In situ transmission electron microscopy as a toolbox for the emerging science of nanometallurgy

Abstract

Potential applications of nanomaterials range from electronics to environmental technology, thus a better understanding of their manufacturing and manipulation is of paramount importance. The present study demonstrates a methodology for the use of metallic nanomaterials as reactants to examine nanoalloying in situ within a transmission electron microscope. The method is further utilised as a starting point of a metallurgical toolbox, e.g. to study subsequent alloying of materials by using a nanoscale-sized chemical reactor for nanometallurgy. Cu nanowires and Au nanoparticles are used for alloying with pure Al, which served as the matrix material in the form of electron transparent lamellae.
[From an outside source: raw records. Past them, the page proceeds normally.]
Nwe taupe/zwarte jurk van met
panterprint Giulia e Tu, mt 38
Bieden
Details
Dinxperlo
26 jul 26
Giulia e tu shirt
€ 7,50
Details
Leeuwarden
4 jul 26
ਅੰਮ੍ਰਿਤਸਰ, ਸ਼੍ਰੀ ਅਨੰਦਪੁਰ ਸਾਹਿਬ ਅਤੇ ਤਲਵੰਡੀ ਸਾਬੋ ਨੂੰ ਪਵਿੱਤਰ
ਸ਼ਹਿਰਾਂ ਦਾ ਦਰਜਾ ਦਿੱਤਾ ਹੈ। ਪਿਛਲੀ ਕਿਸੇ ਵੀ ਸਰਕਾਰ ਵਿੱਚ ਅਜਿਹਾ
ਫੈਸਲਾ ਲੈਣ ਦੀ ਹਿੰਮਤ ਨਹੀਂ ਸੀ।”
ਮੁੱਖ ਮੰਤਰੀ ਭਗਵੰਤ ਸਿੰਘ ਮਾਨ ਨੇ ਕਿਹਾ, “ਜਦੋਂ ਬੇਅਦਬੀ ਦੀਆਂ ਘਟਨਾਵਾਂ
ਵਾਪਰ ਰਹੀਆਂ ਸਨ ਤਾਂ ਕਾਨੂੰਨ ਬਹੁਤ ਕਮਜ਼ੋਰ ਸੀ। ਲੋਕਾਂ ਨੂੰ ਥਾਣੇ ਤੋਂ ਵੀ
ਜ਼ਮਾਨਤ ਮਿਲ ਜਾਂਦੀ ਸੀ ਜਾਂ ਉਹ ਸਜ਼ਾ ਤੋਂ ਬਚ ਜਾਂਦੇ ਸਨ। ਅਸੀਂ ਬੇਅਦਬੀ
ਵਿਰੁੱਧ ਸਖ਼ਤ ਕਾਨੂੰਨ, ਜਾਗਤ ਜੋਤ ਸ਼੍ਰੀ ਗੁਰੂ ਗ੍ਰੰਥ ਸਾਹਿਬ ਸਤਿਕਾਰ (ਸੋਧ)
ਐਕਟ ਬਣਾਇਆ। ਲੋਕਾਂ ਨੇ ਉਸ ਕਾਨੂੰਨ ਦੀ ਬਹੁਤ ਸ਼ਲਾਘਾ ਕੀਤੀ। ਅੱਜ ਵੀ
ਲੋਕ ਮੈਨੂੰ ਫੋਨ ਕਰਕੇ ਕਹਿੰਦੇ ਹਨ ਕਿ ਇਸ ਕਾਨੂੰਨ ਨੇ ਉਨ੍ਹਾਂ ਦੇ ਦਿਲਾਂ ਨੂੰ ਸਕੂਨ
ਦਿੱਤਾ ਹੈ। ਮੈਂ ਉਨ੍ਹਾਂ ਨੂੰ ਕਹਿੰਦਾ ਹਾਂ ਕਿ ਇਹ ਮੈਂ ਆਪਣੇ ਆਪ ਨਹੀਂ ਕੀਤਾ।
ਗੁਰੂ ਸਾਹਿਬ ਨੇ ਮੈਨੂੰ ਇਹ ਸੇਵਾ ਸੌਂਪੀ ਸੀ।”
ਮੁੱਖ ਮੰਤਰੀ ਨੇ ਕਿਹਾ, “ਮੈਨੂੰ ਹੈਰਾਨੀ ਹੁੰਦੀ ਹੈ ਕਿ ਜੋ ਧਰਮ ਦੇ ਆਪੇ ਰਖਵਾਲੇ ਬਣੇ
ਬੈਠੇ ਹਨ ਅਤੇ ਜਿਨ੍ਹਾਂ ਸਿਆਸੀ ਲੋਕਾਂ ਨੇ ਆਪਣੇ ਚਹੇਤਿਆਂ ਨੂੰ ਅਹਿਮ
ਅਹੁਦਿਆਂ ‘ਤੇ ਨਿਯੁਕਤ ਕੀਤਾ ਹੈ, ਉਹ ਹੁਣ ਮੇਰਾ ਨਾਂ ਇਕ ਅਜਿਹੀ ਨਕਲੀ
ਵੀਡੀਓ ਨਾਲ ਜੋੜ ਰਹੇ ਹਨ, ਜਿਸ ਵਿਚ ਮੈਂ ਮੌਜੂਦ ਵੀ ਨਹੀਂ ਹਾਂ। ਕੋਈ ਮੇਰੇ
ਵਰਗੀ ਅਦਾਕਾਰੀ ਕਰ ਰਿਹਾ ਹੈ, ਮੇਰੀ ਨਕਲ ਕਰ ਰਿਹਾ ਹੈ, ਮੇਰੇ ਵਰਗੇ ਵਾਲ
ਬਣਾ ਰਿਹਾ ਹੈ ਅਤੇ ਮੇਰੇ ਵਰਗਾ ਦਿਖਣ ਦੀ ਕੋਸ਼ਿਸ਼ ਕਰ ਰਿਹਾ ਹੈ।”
The results showed that both the Au and Cu nanomaterials alloyed when Al was melted in the transmission electron microscope. However, the eutectic reaction was more pronounced in the Al-Cu system, as predicted from the phase diagram. Interestingly, the mixing of the alloying agents occurred independently of the presence of an oxide layer surrounding the nanowires, nanoparticles, or the Al lamellae while performing the experiments. Overall, these results suggest that transmission electron microscope-based in situ melting and alloying is a valuable lab-on-a-chip technique to study the metallurgical processing of nanomaterials for the future development of advanced nanostructured materials.

Fig. 1. The sketch illustrates the preparation of the sample prior to the heating experiments. The sample is electropolished, sectioned using a scalpel, and transferred to a chip where NW or NP solutions are added. Note: this methodology is a modified, but new version of a previously reported sample preparation method for MEMS/TEM analysis.

Fig. 2. BFTEM micrographs featuring an Al thin foil resting on a SiN substrate. The Al foil appears as a translucent, ghostly veil against the darker gray of the substrate. The brighter area on the image indicates a hole present on the SiN substrate. In (a) and (b), a change in shape can be observed within the region highlighted by a blue circle. This alteration in shape was the result of melting and served as a temperature calibration.

Fig. 3. Results of melting and alloying for the Al–Cu system. The same region of the Al–Cu sample before and after alloying is shown. In the foreground are the Cu NWs, and in the background is the sample. (a) and (b) Show BFTEM micrographs. (c) and (d) Display the corresponding EDS maps of the sample.

Fig. 4. Results of melting and alloying for the Al–Au system. HAADF STEM micrographs and EDX maps before and after melting are shown in the insets (a)–(d), respectively. Some Au NP clusters (highlighted by the red arrows) are no longer present after the melting experiment and small nanometric precipitates formed after solidification, which are presented in the inset (e). Note that the speckled pattern in the dark areas is an artifact of the EDX mapping.

Fig. 5. Annealing of the Al–Cu system at 440 °C after solution treatment (spike annealing at 537 °C). The image series (a) display HAADF micrographs taken at different times. Image series (b) show the sequence with a high-pass filter applied in the Velox software. (c) and (d) Show the EDX maps of the composition/matrix composition before and after the heat treatment. At the start of the annealing treatment, a different structure compared to the dendritic-like seen in Fig. 3 is observed, followed by the spheroidization and coarsening of Al₂Cu-type precipitates (verified with SAED pattern of the precipitates, see insert in series (a) on the right).

Fig. 6. Annealing of the Al–Au system at 460 °C after melting. The image series (a) display HAADF micrographs taken at different times, starting with the as-alloyed state (0 s). (b) and (c) Show the EDX maps of the matrix composition before and after the heat treatment, respectively. At the start of the annealing treatment, precipitates are sporadically present in the Al matrix, followed by the formation of Al₂Au-type precipitates and EDS (indicated by the SAED pattern of the precipitates, see insert in c).

Fig. 7. Calculated phase diagram of Al–Cu (a and b) and Al–Au (c and d), using the thermochemical software FactSage 8.2. (a) and (b) display the Al–Au diagram with two different regions, (a) presenting the limit solubility of the liquid phase at 660 °C, and (b) showing the limit of solubility in the solid phase. (c) and (d) Show the Al–Cu, whereas (c) depicts the solubility of Au in the liquid phase, and (d) in the solid phase. The numbers indicate the solubility limits at the corresponding annealing temperatures.

Fig. 8. HAADF image illustrating the formation of plate-like Al₂Au structures during a heat treatment for 3600 s hour at 250 °C.